Finding My Voice

I learned that I had a gift for writing in college, but I never took it seriously because I thought anyone who was a prolific reader would automatically be a good writer. I didn’t realize then that loving books and shaping sentences are two different kinds of magic. One is absorption; the other is creation. I thought I was just doing what readers do—thinking, noticing, responding—when in truth I was already building worlds on the page without naming it. I mistook instinct for accident and talent for coincidence, and because of that, I let the gift sit quietly in the corner, waiting for me to grow into the confidence to claim it.

But in college, the professors gushed about how great my writing was. Still, I waved it off like a compliment meant for someone else, something nice but not binding. I treated their praise the way you treat a weather report—interesting, but not something you plan your life around. I didn’t see it as a call, just commentary.

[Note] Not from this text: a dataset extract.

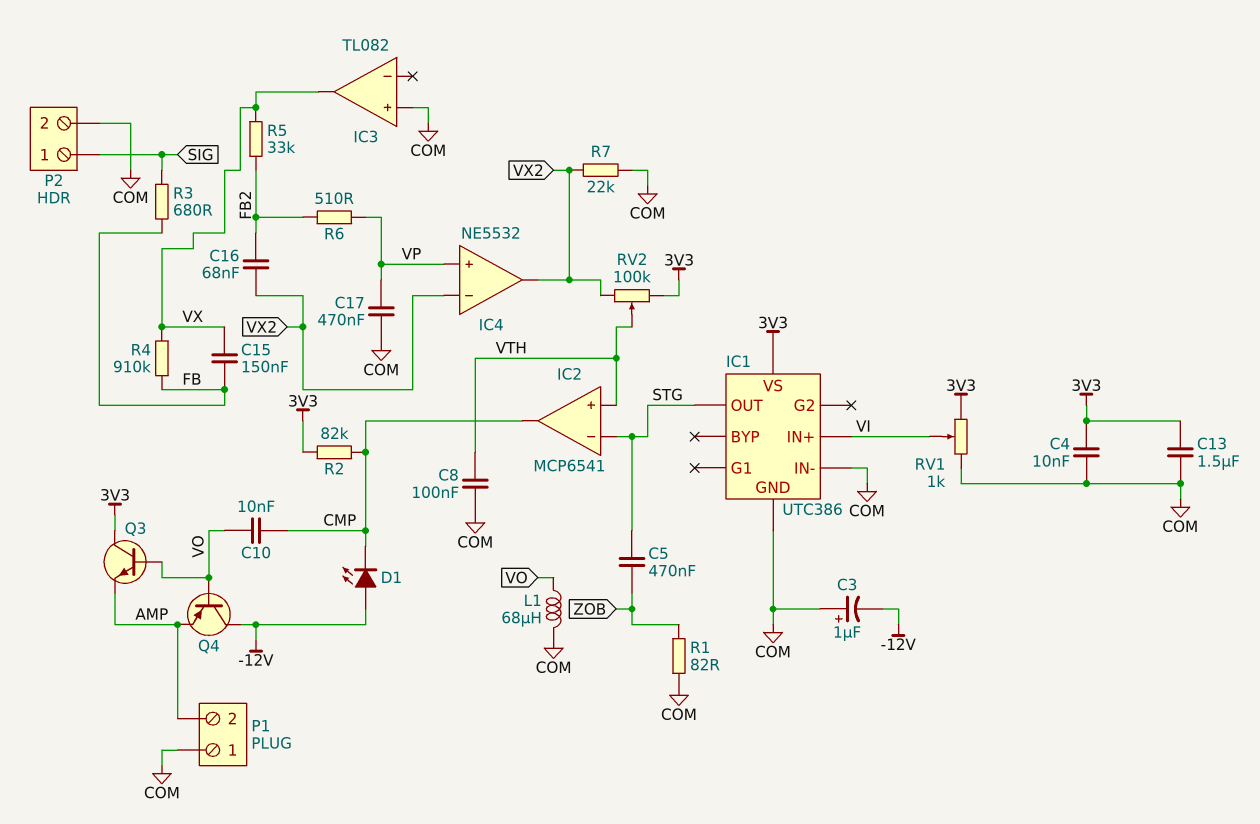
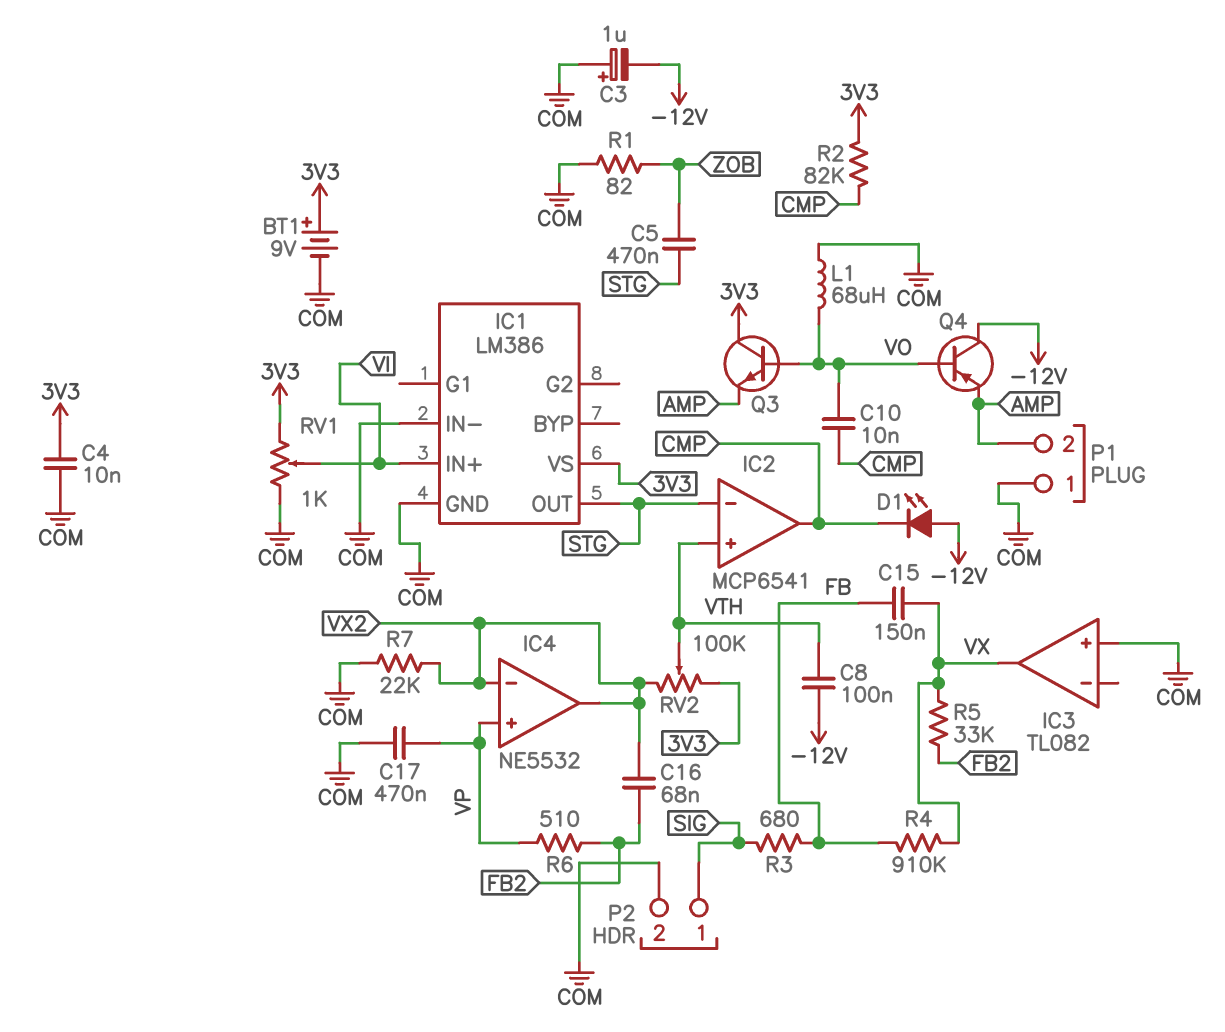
BT1: none -> 9V (plus 3V3, minus COM)
C8: 100nF (COM, VTH) -> 100nF (-12V, VTH)
C13: 1.5uF (3V3, COM) -> none
IC1: UTC386 -> LM386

I kept telling myself I was only good because I read so much, because I’d absorbed enough voices to sound competent. I didn’t yet understand that influence isn’t imitation and that voice isn’t borrowed—it’s revealed. I was already doing the hard part without admitting it: thinking on the page, taking emotional risks, telling my truth even if it sounded twisted. But self-belief lagged behind ability, dragging its feet like it had better places to be.

So I thanked them, smiled, turned in the papers, and kept it moving. I let the moment pass because claiming the gift would’ve meant responsibility. It would’ve meant choosing the page again and again, even when it didn’t love me back. Back then, I wasn’t ready to accept that kind of calling. The words knew before I did.

They waited patiently while I lived other lives. While I worked jobs, raised children, paid bills, survived heartbreaks, buried people, healed from things I didn’t know had names. All that time, the words sat in the corner like an old auntie at a family reunion, watching, knowing I’d eventually come back to the table.

And when I finally did, older and softer in some places, sharper in others, they welcomed me like I’d never left. No scolding. No “I told you so.” Just an open page and a whisper: Now we begin.

Because some callings don’t expire. They just wait until you’re ready to carry them.